Умеренная достаточность

5 июня 2017, 00:00

Читайте Monocle.ru в

Война в Сирии подходит к тому этапу, когда нам в очередной раз предстоит определить степень вовлеченности в военный конфликт. Слишком много сторон начинают борьбу за территориальное наследие Халифата (к слову, еще вовсе не разбитого). Для России важно продолжить взятую на щит стратегию дистанционного участия и не увязнуть в арабских разборках, как это произошло с американцами, — у нас на это нет ни сил, ни средств.

Но нет и смысла. Уже сегодня можно говорить, что Россия решила все поставленные задачи минимальными усилиями. Вопреки давлению западного мира, санкциям и недоговороспособной американской администрации. Мы развернули ход истории: сохранили неразделенную суверенную Сирию с Башаром Асадом и определили запрещенное в России «Исламское государство» как врага номер один для всех коалиций. Его конец предопределен, уровень возможностей многократно снижен, и это большая победа. Владимиру Путину удалось почти невозможное — за два-три года вытащить не самую сильную страну в центр мировой политики. Раньше, конечно, мы тоже были не на задворках, многозначительно косясь на ядерную дубинку советского наследия. Но вначале плелись в фарватере западной геополитики, разменивая Югославию на кредиты МВФ и ножки Буша, а позже мнили себя важной в перспективе частью «большой восьмерки», ерзая на приставном стульчике и подчас отсаживаясь при обсуждении серьезных глобальных тем.

Лицемерие Запада и предательство обещаний постсоветской дружбы Владимир Путин зафиксировал в 2007 году в своей Мюнхенской речи. Тогда же он начал формулировать новый многополярный принцип международных отношений, но американоцентричный мир разваливался долго, зависимость от доллара не прибавляла небогатой России союзников, а новому миропорядку — сторонников.

И ведь так бы оно продолжалось долго — Путину свойствен консервативный и осторожный подход, если бы не украинский переворот. Запад не утерпел, спровоцировав не только внутреннюю модернизацию России (крымская консолидация, импортозамещение, продовольственная безопасность, промышленная политика), но и вынужденную смену внешней стратегии. России пришлось отвечать, но топорные силовые методы советского образца не подходили: и мир иной, и мы слабы. Сначала в Грузии, потом на Украине, а затем и в Сирии мы наблюдаем формирование новой тактики умеренной достаточности, концепт силового принуждения к дипломатии, где сила применяется дозированно, локально, дешево и поэтапно для принуждения к диалогу. Решающим оказывается не собственно военный удар, а страх оппонента перед еще более серьезным наказанием за отказ от компромисса. Похоже, именно эта гибкая стратегия куда более адаптирована к все возрастающей многополярности, чем американская концепция силового и территориального доминирования.

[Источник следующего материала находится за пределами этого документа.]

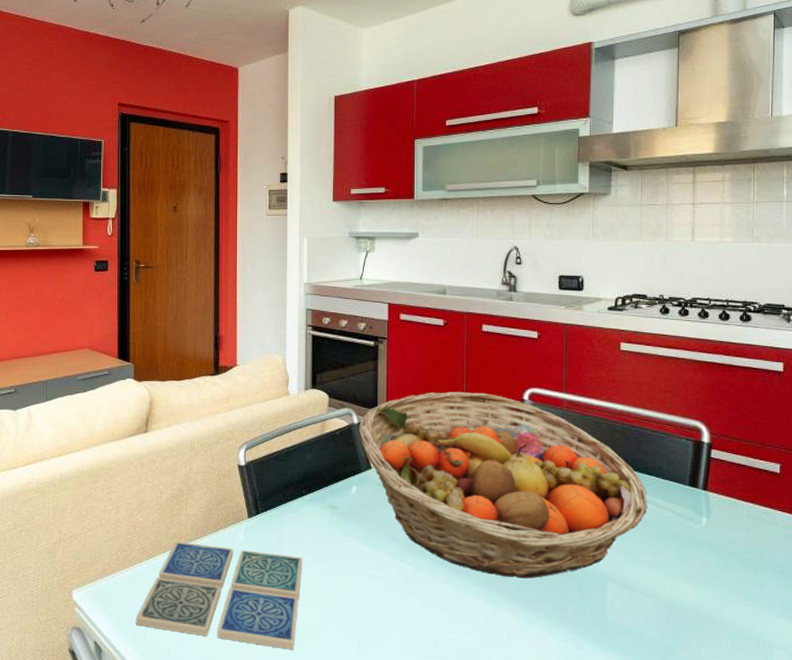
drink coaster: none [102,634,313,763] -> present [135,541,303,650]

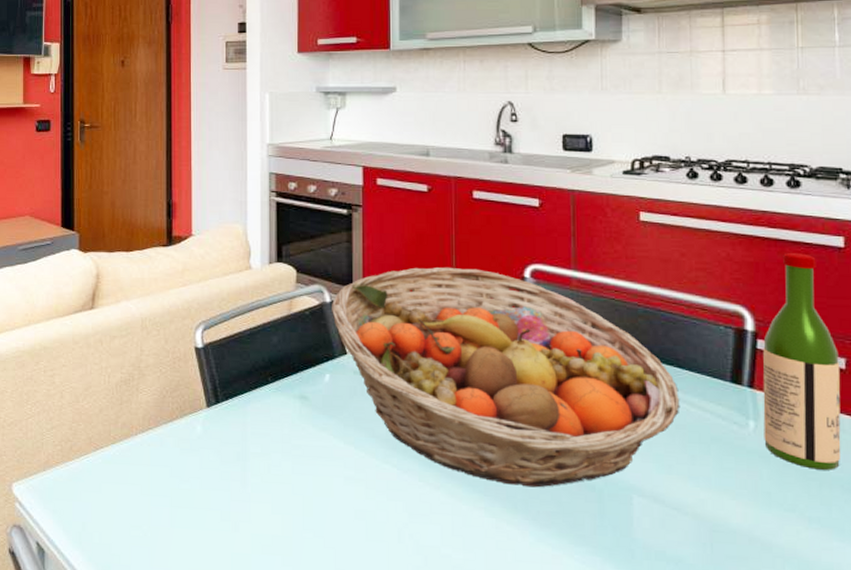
drink coaster: present [135,541,303,650] -> none [82,431,270,561]
wine bottle: none [713,377,776,557] -> present [762,253,842,470]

Это справедливо — Россия первой оценила угрозы разрушения однополярного мира и сумела подготовиться. Именно этот подход позволил Москве внезапно обнаружить себя востребованной в международных делах (говорите, изоляция?). И не увязнуть в конфликтах, союзнических обязательствах и военных растратах (говорите, экономика в клочья?).

При этом жизненно необходимо избавиться от иллюзий, что Россия надолго и по праву заняла свое место на глобальной арене. Многое произошло ситуативно и завязано на личные качества российского президента. За широкий перечень ошибок следует сказать спасибо нашим дорогим партнерам. Мы по-прежнему остаемся экономически слабой страной с 1,7% глобального ВВП (у США — 24%), с 0,4% глобальных финансовых активов (у США — свыше 30%). Внешнеполитический авторитет нужно подкреплять сильной экономикой. Иначе даже самые сильные стратегии скоро окажутся нам не по карману.